Surprisingly, however, Cici was never able to apply her sense of humour to her own dress style. Countless times, her distressed husband called her friends for help. "Please, I beg you, try to talk her out of wearing this skirt (blouse, suit...) to the restaurant. I am meeting business associates, tell her that a black dress is all she needs." Cici remained both unconcerned and untamed. "He is rich," she would tell the friends who tried to assist her desperate spouse, advising against the fuchsia (bright yellow, mauve) number several sizes too small she had forced herself into. "People like him for his money, they don't care what I wear. Besides, I rather like the way I look," she would add, admiring herself in the full-length mirror after carefully selecting a few large stones to complete the decoration. A generous spray of heavy perfume and a convoluted hat would crown the particular look she had chosen for that evening. According to my mother, there is no record of Cici ever having given in to her husband's entreaties... or any rumours that he has ever stopped adoring her.
"What happened to her?" I asked my mother recently. Cici and her rich husband have been living in London for some years now. She rarely comes to Cairo, and those who know her say that even in her old age she cuts quite a figure when she trips down Bond Street in her favourite extra-tight two-piece knit suits, a jaunty little cap perched on her head.

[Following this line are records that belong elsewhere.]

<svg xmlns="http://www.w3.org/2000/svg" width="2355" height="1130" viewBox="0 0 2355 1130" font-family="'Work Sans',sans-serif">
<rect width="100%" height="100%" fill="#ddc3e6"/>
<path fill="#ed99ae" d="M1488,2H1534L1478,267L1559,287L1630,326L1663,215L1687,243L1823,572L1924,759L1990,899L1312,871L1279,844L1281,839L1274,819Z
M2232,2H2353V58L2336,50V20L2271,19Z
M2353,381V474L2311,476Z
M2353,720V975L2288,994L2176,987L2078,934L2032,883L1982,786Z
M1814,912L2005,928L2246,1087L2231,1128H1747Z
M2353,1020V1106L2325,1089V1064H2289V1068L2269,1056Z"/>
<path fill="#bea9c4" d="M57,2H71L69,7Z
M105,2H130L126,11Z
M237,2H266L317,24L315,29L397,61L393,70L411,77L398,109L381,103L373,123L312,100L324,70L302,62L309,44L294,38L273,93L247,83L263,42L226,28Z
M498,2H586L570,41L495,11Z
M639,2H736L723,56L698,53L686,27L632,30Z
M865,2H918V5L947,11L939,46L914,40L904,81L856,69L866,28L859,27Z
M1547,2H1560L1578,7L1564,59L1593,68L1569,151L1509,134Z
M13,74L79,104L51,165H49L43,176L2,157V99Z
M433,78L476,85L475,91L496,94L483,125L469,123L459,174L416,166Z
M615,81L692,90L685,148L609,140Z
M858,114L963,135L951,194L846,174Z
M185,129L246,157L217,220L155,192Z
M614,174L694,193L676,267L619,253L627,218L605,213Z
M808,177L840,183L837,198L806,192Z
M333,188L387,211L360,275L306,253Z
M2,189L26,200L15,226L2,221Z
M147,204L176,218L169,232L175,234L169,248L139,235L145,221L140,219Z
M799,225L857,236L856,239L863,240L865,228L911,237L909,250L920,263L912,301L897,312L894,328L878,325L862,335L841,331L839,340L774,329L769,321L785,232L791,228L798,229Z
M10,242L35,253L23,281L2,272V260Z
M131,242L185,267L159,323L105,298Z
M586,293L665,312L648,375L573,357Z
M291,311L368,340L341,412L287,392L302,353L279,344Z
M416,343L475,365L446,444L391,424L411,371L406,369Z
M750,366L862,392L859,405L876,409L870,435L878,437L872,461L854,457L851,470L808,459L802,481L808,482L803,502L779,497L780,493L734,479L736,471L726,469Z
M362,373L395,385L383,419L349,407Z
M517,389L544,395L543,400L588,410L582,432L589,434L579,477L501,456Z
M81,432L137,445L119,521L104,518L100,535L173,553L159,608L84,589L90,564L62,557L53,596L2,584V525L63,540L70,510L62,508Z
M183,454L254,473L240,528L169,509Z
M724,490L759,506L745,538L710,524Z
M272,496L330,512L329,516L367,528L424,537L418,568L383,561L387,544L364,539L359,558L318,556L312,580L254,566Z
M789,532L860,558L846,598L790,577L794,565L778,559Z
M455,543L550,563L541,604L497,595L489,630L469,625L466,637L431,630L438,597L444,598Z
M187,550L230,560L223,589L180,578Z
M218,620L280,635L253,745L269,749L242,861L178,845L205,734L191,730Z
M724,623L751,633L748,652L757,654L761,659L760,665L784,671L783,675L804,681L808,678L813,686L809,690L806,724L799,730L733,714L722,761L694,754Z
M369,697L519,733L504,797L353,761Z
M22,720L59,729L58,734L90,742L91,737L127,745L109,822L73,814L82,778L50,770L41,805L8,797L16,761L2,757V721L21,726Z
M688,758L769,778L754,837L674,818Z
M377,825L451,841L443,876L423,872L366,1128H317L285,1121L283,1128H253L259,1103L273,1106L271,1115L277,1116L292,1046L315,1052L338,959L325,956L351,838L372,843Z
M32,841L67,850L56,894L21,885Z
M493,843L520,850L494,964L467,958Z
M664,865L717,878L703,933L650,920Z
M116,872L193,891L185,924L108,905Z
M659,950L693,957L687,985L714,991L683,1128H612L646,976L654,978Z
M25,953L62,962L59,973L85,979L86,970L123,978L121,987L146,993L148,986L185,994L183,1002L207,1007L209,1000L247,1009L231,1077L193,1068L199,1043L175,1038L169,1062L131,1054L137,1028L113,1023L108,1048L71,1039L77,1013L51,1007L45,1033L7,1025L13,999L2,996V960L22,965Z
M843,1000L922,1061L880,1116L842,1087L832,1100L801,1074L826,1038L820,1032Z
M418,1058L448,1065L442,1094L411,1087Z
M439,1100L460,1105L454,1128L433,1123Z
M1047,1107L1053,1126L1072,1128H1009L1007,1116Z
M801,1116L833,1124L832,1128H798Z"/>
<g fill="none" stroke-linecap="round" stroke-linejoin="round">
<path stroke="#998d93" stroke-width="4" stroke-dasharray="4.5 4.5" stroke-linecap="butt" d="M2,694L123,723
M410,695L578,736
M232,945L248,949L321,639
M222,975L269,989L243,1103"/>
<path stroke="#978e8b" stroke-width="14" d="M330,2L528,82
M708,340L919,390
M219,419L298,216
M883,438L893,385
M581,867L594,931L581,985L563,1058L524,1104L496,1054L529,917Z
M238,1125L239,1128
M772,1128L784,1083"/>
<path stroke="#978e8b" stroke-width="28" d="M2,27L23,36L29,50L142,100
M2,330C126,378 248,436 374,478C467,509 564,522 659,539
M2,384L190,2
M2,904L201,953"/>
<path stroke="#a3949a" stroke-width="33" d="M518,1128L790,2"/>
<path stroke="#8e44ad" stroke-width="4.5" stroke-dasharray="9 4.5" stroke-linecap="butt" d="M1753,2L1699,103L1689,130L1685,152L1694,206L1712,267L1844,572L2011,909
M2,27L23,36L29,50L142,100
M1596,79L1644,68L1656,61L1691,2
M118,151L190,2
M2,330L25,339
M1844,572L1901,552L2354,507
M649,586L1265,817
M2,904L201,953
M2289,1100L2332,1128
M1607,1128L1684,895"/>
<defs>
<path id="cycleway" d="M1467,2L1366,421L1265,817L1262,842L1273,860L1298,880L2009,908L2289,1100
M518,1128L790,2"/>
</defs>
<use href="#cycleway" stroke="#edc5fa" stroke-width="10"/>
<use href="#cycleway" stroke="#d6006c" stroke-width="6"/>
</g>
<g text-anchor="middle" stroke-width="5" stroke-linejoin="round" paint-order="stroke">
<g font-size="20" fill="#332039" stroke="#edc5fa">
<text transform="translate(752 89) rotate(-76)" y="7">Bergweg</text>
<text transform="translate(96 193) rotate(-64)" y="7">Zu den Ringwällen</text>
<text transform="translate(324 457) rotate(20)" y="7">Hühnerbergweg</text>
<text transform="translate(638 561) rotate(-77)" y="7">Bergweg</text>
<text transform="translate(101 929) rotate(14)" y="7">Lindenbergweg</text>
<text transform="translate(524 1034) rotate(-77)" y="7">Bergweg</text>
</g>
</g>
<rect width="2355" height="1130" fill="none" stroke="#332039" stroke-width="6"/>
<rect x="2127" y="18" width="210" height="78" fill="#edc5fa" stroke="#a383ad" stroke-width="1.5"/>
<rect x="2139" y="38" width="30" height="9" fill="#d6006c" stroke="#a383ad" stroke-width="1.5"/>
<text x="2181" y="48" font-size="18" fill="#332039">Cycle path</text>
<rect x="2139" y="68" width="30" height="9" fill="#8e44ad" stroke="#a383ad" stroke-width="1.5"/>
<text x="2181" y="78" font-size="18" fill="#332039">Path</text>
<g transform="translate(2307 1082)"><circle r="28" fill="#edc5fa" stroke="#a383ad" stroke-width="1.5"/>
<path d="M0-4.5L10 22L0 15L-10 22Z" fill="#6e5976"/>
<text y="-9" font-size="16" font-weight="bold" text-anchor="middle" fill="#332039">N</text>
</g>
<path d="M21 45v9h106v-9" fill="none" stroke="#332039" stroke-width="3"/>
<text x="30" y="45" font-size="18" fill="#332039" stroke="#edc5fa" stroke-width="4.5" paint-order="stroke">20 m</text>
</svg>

During one of her recent shopping sprees, she was shopping for cashmere sweaters at Marks and Spencer when suddenly she felt dizzy. As she recounted it to a friend, she really thought that her number had come up. "I walked out of the shop as fast as I could, hailed a taxi and ordered the driver to take me immediately to Harrods."
"Why Harrods," asked the friend puzzled.
"Darling, can you imagine me dying at Marks and Spencer? If I was going to kick the bucket, Harrods is a much better place to be found!"